Goal of the exercise =>
With the pictures excluded, retype the records that follow exactly.

Task input =>
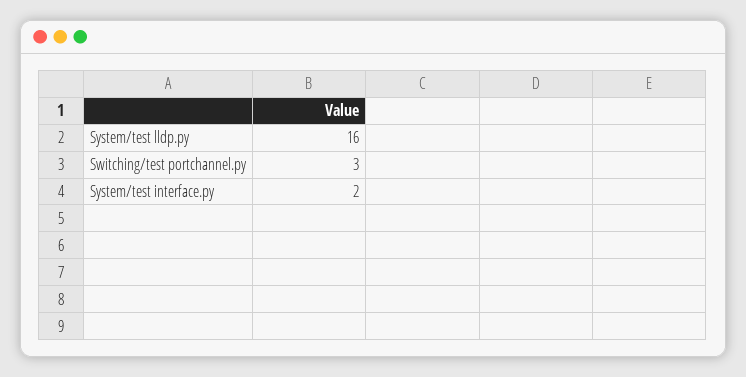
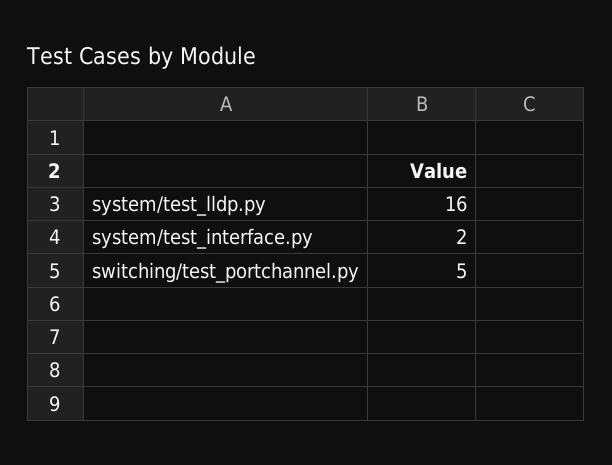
  {
    "System/test lldp.py": 16,
-   "Switching/test portchannel.py": 3,
+   "Switching/test portchannel.py": 5,
    "System/test interface.py": 2
  }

Solution below =>
  {
    "System/test lldp.py": 16,
-   "Switching/test portchannel.py": 3,
+   "Switching/test portchannel.py": 5,
    "System/test interface.py": 2
  }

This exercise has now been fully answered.